• Document text:
[Start of section]
Cardiorespiratory fitness; Regression equation; VO2peak


A ferramenta mais precisa para avaliação da aptidão cardiorrespiratória é o teste cardiopulmonar de esforço. Entretanto, para sua utilização, são necessários equipamentos de custo elevado, técnicos bem treinados e tempo, restringindo sua utilização em estudos populacionais. Desta forma, o objetivo do estudo foi desenvolver modelos de predição da aptidão cardiorrespiratória de adultos, por meio de variáveis de simples mensuração. Foram utilizados os dados de 8.293 sujeitos, sendo 5.291 homens e 3.235 mulheres. A amostra constituiu-se de dados retrospectivos da cidade de Florianópolis - SC, abrangendo sujeitos entre 18 e 65 anos. Para estimar o consumo de oxigênio de pico (VO2pico), mensurado de maneira direta, foram associados os dados de: idade, massa corporal, condicionamento, estatura, frequência cardíaca pré-esforço, dislipidemia, hipertensão arterial, tabagismo, diabetes. Após a realização dos procedimentos estatísticos por intermédio de regressão linear múltipla, foram desenvolvidas duas equações para o sexo masculino e duas para o sexo feminino. O modelo completo para o sexo masculino apresenta R² ajustado de 0,531 e erro padrão de estimativa (EPE) de 7,15 ml-1∙ kg-1∙ min, enquanto que o modelo completo para o sexo feminino apresenta R² ajustado de 0,436 e EPE de 5,68 ml-1∙ kg-1∙ min. Conclui-se que o modelo desenvolvido de predição da aptidão cardiorrespiratória é uma alternativa viável e prática para predição do VO2pico em estudos epidemiológicos ou quando um teste cardiopulmonar de esforço não for possível ou acessível.

Aptidão cardiorrespiratória; Equação de regressão; VO2pico


ORIGINAL ARTICLE

Juan Marcelo Simões Cáceres; Anderson Zampier Ulbrich; Tiago Facchini Panigas; Magnus Benetti

Universidade do Estado de Santa Catarina. Centro de Ciências da Saúde e do Esporte. Florianópolis, SC. Brazil

Address for correspondence

ABSTRACT

The most accurate tool for assessment of cardiorespiratory fitness is cardiopulmonary exercise testing (CPET). However, CPET requires expensive equipment, trained technicians and time, which limits their use in population studies. In view of this issue, the present study aims to develop regression equations for predicting the cardiorespiratory fitness of adults using simple measurement variables. The study used data from 8,293 subjects, 5,291 male and 3,235 female (age range, 18 to 65 years). The sample was recruited in Florianopolis, Santa Catarina. To develop equations for prediction of peak oxygen uptake (VO2peak), the data associated were: fitness, age, body mass, height, resting heart rate, hypertension, diabetes, dyslipidemia and smoking. After statistical analyses, two equations for men and two for women were developed. The complete equations showed an adjusted R2 = 0.531 and a standard error of estimate (SEE) = 7.15 ml-1∙ kg-1∙ min for men and R2 = 0.436 and SEE = 5.68 ml-1∙ kg-1∙ min for women. We conclude that the model developed for prediction of cardiorespiratory fitness is feasible and practical for prediction of VO2peak in epidemiological studies or when CPET cannot be performed.
[End of section]
• Stored data:
[Start of section]
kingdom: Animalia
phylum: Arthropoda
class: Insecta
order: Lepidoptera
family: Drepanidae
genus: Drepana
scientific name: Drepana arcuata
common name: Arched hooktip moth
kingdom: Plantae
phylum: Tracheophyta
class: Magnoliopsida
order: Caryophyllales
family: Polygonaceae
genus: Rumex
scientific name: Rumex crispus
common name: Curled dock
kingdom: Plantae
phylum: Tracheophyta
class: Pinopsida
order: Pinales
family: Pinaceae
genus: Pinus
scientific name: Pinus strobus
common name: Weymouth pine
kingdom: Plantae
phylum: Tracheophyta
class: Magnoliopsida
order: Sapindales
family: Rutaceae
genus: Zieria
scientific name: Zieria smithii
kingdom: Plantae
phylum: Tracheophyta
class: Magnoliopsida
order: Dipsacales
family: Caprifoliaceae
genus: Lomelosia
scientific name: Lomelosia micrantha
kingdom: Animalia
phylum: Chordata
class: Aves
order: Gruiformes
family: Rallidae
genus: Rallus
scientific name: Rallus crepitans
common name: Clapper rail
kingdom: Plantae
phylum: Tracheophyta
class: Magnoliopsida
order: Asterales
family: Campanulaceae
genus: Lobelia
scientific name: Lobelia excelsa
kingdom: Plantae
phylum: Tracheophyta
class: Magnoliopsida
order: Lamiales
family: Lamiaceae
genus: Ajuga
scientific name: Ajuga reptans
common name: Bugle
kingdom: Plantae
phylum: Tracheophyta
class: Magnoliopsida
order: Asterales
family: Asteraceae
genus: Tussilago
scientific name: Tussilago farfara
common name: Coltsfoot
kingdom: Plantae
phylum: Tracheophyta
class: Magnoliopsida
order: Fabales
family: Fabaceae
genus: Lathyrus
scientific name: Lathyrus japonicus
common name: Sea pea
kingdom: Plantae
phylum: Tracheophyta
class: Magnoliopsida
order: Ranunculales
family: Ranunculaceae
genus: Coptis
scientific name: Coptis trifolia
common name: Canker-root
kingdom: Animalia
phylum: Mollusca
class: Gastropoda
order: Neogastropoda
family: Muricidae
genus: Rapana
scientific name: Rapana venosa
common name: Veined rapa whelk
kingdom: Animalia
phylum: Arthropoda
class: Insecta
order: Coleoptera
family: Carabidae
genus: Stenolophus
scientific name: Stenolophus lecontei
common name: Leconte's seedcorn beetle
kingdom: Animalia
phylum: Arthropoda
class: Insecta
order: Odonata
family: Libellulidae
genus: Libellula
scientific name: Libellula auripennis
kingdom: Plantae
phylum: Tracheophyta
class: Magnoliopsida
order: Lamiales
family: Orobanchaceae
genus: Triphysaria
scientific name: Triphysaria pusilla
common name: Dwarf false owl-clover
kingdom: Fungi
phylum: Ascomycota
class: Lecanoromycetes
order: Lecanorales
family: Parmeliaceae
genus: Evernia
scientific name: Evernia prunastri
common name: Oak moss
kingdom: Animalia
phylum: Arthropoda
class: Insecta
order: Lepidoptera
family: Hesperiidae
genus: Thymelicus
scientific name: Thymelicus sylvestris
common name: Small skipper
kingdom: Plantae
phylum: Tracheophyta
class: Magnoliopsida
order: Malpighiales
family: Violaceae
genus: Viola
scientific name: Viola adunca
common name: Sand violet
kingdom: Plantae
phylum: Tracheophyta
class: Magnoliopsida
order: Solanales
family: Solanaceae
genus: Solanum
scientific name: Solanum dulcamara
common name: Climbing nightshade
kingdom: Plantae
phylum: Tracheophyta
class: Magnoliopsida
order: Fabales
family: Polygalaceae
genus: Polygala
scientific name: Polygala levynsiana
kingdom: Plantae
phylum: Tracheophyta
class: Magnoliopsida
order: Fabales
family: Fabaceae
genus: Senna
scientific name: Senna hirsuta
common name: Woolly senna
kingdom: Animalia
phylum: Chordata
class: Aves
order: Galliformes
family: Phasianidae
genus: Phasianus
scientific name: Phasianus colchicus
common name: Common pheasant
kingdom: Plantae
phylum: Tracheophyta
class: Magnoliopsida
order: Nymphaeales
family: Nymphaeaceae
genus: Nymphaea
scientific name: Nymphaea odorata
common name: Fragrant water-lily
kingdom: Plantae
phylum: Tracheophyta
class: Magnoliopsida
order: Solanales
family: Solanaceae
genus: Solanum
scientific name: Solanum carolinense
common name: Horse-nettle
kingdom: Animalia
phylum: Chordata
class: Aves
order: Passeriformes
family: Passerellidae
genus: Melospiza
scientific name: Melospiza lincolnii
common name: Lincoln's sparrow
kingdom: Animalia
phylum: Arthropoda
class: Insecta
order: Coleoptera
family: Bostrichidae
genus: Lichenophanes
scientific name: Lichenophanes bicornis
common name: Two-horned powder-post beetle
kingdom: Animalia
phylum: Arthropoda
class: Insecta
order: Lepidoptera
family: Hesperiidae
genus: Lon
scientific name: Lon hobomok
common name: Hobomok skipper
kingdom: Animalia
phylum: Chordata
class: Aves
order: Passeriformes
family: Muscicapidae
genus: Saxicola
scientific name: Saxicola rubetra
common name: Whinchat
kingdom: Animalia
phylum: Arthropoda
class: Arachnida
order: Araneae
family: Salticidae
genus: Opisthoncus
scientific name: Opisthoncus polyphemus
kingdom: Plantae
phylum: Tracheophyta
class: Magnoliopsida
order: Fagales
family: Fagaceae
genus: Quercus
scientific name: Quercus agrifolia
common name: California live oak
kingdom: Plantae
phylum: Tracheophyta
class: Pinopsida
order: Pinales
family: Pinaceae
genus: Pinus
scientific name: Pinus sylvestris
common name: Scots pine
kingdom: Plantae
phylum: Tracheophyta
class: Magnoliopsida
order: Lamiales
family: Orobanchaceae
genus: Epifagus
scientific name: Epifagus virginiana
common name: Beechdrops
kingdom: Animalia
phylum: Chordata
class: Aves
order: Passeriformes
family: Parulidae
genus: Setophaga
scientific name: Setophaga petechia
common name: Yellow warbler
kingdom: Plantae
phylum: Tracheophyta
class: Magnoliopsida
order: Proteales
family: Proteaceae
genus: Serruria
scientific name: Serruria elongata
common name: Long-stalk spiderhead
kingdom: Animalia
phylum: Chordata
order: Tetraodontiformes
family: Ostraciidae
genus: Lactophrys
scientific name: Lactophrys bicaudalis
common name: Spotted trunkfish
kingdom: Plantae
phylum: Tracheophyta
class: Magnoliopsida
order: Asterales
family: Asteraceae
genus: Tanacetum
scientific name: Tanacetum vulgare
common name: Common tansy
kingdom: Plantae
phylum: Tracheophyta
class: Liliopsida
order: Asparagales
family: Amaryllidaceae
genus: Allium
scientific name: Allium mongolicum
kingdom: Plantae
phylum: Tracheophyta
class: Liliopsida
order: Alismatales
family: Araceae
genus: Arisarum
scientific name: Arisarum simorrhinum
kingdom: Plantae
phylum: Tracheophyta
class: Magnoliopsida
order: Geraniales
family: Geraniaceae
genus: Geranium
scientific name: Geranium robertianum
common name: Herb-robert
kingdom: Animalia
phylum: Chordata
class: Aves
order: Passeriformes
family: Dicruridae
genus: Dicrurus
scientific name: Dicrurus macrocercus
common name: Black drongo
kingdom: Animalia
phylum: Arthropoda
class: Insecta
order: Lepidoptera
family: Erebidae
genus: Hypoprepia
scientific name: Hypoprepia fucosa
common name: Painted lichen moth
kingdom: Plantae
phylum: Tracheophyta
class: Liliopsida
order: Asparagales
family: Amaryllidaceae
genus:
[End of section]
• Requirement:
Resume the article on predicting adults' cardiorespiratory fitness, picking up right after its last sentence.

• Task answer:
Key words: Cardiorespiratory fitness; Regression equation; VO2peak.

INTRODUCTION

Cardiorespiratory fitness (CRF) is considered a physiological determinant of middle- and long-distance running performance1. Its use, however, is not restricted to sports performance. It may also be used as a diagnostic measure of health and for prescribing physical exercise2.

The determination of oxygen uptake (VO2) is the primary criterion for measuring cardiorespiratory fitness3; the cardiopulmonary exercise test with direct gas analysis is the gold standard for measuring VO2. However, the use of this test is limited by equipment cost, space required for the equipment, and the time and qualified professionals required for the evaluations4-6.

The limitations associated with this method stimulated the search for alternative methods for determination of VO2. The methods include prediction models without physical exercise, which are low-cost, time effective, and can be used in large population studies7-12.Epidemiological studies have shown that low VO2 levels are associated with an increase in cardiovascular diseases, diabetes mellitus, and some types of cancer13-15. Low VO2 levels are also considered an independent risk factor for death due to all causes. These associations justify the evaluation of VO2 with large population samples15-17.

In Brazil, there is a need for studies that investigate alternative methods18,19. The aim of the present study is to develop equations to predict CRF using variables that are easy to measure and do not require exercise testing.

METHODS

Participants

We carried out a cross-sectional, retrospective study with a descriptive correlation design. The study included 8,293 participants out of which 5,597 were physically active (1,969 women and 3,628 men) and 2,696 were sedentary (1,188 women and 1,508 men). The data were obtained from the CardioSport Clinic data base, in the city of Florianópolis, Santa Catarina, Brazil. The evaluations were carried out between January 2004 and December 2010. All participants had signed an informed consent form that allowed their data to be used in population studies. The research was approved by the Ethics Committee for Research with Human Beings of the Universidade do Estado de Santa Catarina, protocol number 97/2010.

Data collection

Body mass (BM) was measured using a Filizola™ scale with 100-g resolution; stature was measured using a SANNY stadiometer with 0.1-cm accuracy. The measures were collected following Anthropometric Standardization Reference Manual20 criteria.

To measure the pre-test heart rate (HRpre-t) we obtained electrocardiograms after a five-minute rest with participants in a sitting position (three-derivation ECG Elite, Micromed, Brazil). This measurement preceded the CRF test (CFT). For the study, we used the lowest heart rate during the evaluation.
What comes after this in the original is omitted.